Destroy HyperShift Operator
# Render the manifests that were installed
bin/hypershift install render > hypershift-manifests.yaml
# delete the controller
oc delete ns hypershift
# Delete using the rendered manifests
oc delete -f hypershift-manifests.yaml
Troubleshooting
Verify CPO Image in Use
oc get pods -n clusters-${HOSTED_CLUSTER_NAME} -l app=control-plane-operator
oc get deployment -n clusters-${HOSTED_CLUSTER_NAME} \
-l hypershift.openshift.io/control-plane-component \
-o jsonpath='{.items[*].spec.template.spec.containers[*].image}'
Verify NLBSecurityGroupMode in CCM Config
oc get configmap aws-cloud-config -n clusters-${HOSTED_CLUSTER_NAME} \
-o jsonpath='{.data.aws\.conf}' | grep NLBSecurityGroupMode
IAM Permissions for Control Plane Components
Extract credentials from the CCM pod to validate IAM permissions:
CCM_POD=$(oc get pod -l app=cloud-controller-manager \
-n clusters-${HOSTED_CLUSTER_NAME} \
-o jsonpath='{.items[0].metadata.name}')
COMPONENT_IAM_ROLE=$(oc exec ${CCM_POD} \
-c cloud-controller-manager \
-n clusters-${HOSTED_CLUSTER_NAME} \
-- cat /etc/kubernetes/secrets/cloud-provider/credentials \
| grep role_arn | awk -F"= " '{print$2}')
TOKEN_PATH=$(oc exec ${CCM_POD} \
-c cloud-controller-manager \
-n clusters-${HOSTED_CLUSTER_NAME} \
-- cat /etc/kubernetes/secrets/cloud-provider/credentials \
| grep web_identity | awk -F"= " '{print$2}')
COMPONENT_TOKEN=$(oc exec ${CCM_POD} \
-c cloud-controller-manager \
-n clusters-${HOSTED_CLUSTER_NAME} \
-- cat ${TOKEN_PATH})
Assume the role and get temporary credentials:
aws sts assume-role-with-web-identity \
--role-arn "${COMPONENT_IAM_ROLE}" \
--web-identity-token "${COMPONENT_TOKEN}" \
--role-session-name my-session \
--query "Credentials.[AccessKeyId,SecretAccessKey,SessionToken]" \
--output text \
| awk '{print "[default]\naws_region = us-east-1\naws_access_key_id = "$1"\naws_secret_access_key = "$2"\naws_session_token = "$3}' \
| tee ./workload-creds.conf
Verify identity and simulate permissions:
AWS_SHARED_CREDENTIALS_FILE=$PWD/workload-creds.conf \
aws sts get-caller-identity
aws iam simulate-principal-policy \
--policy-source-arn ${COMPONENT_IAM_ROLE} \
--action-names \
"elasticloadbalancing:DescribeLoadBalancers" \
"elasticloadbalancing:DescribeTargetGroupAttributes" \
| jq -r '(["EVAL_ACTION","EVAL_DECISION"] | (., map(length*"-"))),
(.EvaluationResults[] | [.EvalActionName, .EvalDecision ])
| @tsv' | column -t
Example output:
EVAL_ACTION EVAL_DECISION
----------- -------------
elasticloadbalancing:DescribeLoadBalancers allowed
elasticloadbalancing:DescribeTargetGroupAttributes implicitDeny
CCM OTE and Hypershift
This change requires merged PR to work as expected: https://github.com/openshift/cluster-cloud-controller-manager-operator/pull/464
Creating a HyperShift hosted cluster with NLB ingress
Some tests (e.g., should have security groups attached to default ingress
controller NLB) require the default ingress controller to use NLB type.
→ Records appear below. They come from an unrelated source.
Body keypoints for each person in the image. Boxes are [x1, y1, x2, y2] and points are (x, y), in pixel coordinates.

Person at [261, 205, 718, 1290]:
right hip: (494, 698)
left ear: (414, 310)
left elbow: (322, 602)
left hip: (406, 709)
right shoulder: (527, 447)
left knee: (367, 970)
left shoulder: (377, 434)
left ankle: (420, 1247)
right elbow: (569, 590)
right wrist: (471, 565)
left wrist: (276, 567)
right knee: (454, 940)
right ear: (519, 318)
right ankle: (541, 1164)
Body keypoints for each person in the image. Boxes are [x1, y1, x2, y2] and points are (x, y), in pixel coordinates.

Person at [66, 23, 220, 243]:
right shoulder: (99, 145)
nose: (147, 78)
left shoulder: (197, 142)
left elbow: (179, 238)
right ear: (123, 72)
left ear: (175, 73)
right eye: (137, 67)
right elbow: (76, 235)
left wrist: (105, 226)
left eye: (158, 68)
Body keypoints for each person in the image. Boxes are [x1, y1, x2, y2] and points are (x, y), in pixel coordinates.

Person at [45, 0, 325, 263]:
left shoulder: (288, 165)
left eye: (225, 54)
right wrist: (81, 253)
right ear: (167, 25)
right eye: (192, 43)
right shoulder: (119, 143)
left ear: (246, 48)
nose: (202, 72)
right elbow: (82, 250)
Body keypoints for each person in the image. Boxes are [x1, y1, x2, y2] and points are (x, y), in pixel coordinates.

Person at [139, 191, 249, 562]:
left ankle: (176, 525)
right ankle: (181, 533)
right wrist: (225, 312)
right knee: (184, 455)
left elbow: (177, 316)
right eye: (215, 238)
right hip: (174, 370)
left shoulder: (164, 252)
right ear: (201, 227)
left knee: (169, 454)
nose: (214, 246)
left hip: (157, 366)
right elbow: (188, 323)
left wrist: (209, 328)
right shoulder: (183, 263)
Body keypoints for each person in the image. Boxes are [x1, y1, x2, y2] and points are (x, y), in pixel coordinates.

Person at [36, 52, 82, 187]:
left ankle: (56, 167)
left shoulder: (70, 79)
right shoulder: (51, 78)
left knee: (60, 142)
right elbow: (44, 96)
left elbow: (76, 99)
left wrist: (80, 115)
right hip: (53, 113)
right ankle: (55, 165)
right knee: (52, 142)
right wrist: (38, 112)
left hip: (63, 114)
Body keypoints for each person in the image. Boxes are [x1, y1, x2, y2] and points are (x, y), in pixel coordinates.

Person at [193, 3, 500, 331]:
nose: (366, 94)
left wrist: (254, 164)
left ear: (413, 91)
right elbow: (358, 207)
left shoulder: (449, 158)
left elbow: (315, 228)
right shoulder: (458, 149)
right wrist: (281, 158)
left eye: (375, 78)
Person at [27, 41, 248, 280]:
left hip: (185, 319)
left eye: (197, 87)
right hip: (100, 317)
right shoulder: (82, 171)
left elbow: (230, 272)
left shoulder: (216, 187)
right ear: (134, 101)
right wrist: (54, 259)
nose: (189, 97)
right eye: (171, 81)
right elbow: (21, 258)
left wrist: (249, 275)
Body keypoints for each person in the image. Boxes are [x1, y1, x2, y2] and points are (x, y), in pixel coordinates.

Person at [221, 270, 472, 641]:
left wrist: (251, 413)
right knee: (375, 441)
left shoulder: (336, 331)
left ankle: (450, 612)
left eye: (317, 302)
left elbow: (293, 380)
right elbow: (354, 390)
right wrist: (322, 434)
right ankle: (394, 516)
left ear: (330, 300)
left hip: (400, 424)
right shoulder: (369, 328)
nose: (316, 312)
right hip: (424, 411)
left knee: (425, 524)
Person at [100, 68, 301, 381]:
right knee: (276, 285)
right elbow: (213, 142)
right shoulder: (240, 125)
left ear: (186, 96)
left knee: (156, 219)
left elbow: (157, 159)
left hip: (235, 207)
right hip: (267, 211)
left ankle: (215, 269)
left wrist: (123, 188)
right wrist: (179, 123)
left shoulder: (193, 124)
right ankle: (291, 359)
By
default, HyperShift creates hosted clusters with a Classic Load Balancer (CLB)
for ingress.
To enable NLB, patch the HostedCluster's spec.configuration.ingress after
creation:
# Create the hosted cluster with TechPreview (required for AWSServiceLBNetworkSecurityGroup)
hypershift create cluster aws \
--name="${HOSTED_CLUSTER_NAME}" \
--region="${AWS_DEFAULT_REGION}" \
--node-pool-replicas=3 \
--base-domain="${CLUSTER_BASE_DOMAIN}" \
--pull-secret="${PULL_SECRET_FILE}" \
--aws-creds="${AWS_CREDS}" \
--ssh-key="${SSH_PUB_KEY_FILE}" \
--release-image="${OCP_RELEASE_IMAGE}" \
--feature-set=TechPreviewNoUpgrade
# Patch the HostedCluster to use NLB for the default ingress controller
oc --kubeconfig "$HYPERSHIFT_MANAGEMENT_CLUSTER_KUBECONFIG" patch hostedcluster "${HOSTED_CLUSTER_NAME}" -n clusters --type=merge -p '
{
"spec": {
"configuration": {
"ingress": {
"loadBalancer": {
"platform": {
"type": "AWS",
"aws": {
"type": "NLB"
}
}
}
}
}
}
}'
Note: The ingress controller configuration is only applied during initial creation of the
IngressControllerresource on the guest cluster. If the default ingress controller already exists, you may need to delete it first for the NLB configuration to take effect, or apply this patch before the cluster finishes installation.